→ ENUNCIADO DA TAREFA
Diga se cada afirmação a seguir está de acordo com o trecho sobre Roberto Jefferson, respondendo sim ou não e citando literalmente as palavras do trecho que decidem: (a) Jefferson é atualmente presidente do PTB; (b) Fernando Henrique colocava alguém de confiança próximo ao indicado para um cargo; (c) Sarney virou presidente com a morte de Tancredo Neves.

Roberto Jefferson: uma história de tiros nos pés de aliados dos dois lados

A partir do episódio violento deste domingo, com os tiros dados por Roberto Jefferson contra policiais federais, bolsonaristas passaram a fazer nas redes sociais o velho jogo do “toma-que-o-filho-é-teu” tentando passar para o PT a responsabilidade política sobre o antigo cacique do PTB. Atualmente Jefferson é ex-presidente do PTB, mas de fato é ele quem manda no partido.


Afinal, o endoidecido petebista é coisa do PT ou de Bolsonaro? A responsabilidade da existência dele é dos dois lados que disputam este segundo turno, nesta história promíscua que envolve políticos que polarizam apenas na busca de votos. E não estou falando só de Lula e Bolsonaro. É todo um conjunto de espertalhões, que envolve até os que posam como avalistas de sentimentos democráticos que mal se sustentam na propaganda eleitoral ou nos fake news.


O ex-presidente e dono do PTB é um dos elos mais marcantes desse esquema que vem de antes da abertura democrática. Como personalidade é dos mais curiosos nesta trágica cronologia política que impede já há algum tempo que o nosso país avance para uma situação equilibrada, com os desacertos às vezes até muito bem arquitetados pela classe política, que virou um ambiente de ladrões sem a capacidade sequer de estabelecer a corrupção em níveis ao menos razoáveis, algo que já existiu antes nesta atividade e que dava ao país uma sensação de normalidade. Roubavam sem este caráter predatório atual, numa gula corrupta que começou a ficar sem controle a partir da eleição de Lula, ainda no primeiro mandato no governo.


O governo de Fernando Henrique Cardoso havia organizado razoavelmente a roubalheira instalada por José Sarney, depois desse lamentável oligarca ter virado presidente com a morte de Tancredo Neves. Era possível ter governabilidade sem fatiar todo o Governo Federal para dirigentes políticos incompetentes. Fernando Henrique tinha até uma técnica pessoal de controle, que aplicava sobre políticos que sabia que podiam meter a mão sem dó nos cofres públicos. Ele cedia cargos na composição do governo, mas colocava alguém de confiança próximo ao indicado, para evitar um exagero na apropriação dos bens públicos.


Além disso, não houve também a liberação ao aparelhamento do Estado, que evitava-se não por uma qualidade moral dos tucanos, mas porque Fernando Henrique, pelo conhecimento em lições estudadas ainda no tempo de professor da USP, já sabia que o domínio de grupos sobre a máquina administrativa inviabiliza qualquer governo. Houve um equilíbrio até acontecer as negociações para a emenda da reeleição, quando rompeu-se esta relativa harmonia entre o toma-lá-dá-cá e a governabilidade de fato.

→ DADOS FORNECIDOS
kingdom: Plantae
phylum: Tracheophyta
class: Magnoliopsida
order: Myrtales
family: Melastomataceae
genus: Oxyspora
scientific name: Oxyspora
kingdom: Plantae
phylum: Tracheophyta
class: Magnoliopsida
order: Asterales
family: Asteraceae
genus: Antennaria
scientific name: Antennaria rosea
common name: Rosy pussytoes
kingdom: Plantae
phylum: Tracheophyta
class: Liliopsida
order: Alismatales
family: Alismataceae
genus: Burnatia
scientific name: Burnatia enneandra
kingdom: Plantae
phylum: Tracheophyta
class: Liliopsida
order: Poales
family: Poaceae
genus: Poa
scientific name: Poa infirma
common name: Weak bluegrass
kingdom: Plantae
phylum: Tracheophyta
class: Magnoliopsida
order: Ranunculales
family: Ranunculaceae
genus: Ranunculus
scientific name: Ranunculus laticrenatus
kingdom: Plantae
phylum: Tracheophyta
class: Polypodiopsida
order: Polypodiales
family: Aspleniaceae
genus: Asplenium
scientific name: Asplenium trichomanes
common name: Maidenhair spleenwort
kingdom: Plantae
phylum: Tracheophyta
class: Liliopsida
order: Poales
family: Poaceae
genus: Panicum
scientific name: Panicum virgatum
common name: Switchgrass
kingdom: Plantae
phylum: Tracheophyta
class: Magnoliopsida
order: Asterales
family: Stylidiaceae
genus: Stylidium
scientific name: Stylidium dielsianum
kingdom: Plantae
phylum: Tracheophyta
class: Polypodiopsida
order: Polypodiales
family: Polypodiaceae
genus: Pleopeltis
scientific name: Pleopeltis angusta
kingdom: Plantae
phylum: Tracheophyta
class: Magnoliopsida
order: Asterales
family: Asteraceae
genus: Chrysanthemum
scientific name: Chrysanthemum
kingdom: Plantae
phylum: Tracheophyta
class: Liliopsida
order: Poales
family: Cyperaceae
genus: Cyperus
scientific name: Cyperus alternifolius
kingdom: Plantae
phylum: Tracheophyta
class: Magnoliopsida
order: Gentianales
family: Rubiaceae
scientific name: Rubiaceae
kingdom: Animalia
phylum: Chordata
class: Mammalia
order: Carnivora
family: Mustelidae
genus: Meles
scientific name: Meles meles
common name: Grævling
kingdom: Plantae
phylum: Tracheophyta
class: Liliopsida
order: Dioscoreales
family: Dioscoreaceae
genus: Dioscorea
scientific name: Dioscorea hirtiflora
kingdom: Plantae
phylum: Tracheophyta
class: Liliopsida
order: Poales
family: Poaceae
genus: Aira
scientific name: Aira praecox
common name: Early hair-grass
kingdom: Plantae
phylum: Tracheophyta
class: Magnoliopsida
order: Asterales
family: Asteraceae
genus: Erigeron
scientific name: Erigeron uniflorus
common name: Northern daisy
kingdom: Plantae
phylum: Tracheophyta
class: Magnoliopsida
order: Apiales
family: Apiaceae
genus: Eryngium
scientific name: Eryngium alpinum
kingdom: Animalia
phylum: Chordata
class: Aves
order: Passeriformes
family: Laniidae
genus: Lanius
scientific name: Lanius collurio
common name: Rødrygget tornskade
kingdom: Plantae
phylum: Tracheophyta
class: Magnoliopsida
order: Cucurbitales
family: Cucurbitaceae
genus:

→ RESULTADO CORRETO
(a) Não: "Atualmente Jefferson é ex-presidente do PTB".
(b) Sim: "colocava alguém de confiança próximo ao indicado, para evitar um exagero na apropriação dos bens públicos".
(c) Sim: "depois desse lamentável oligarca ter virado presidente com a morte de Tancredo Neves".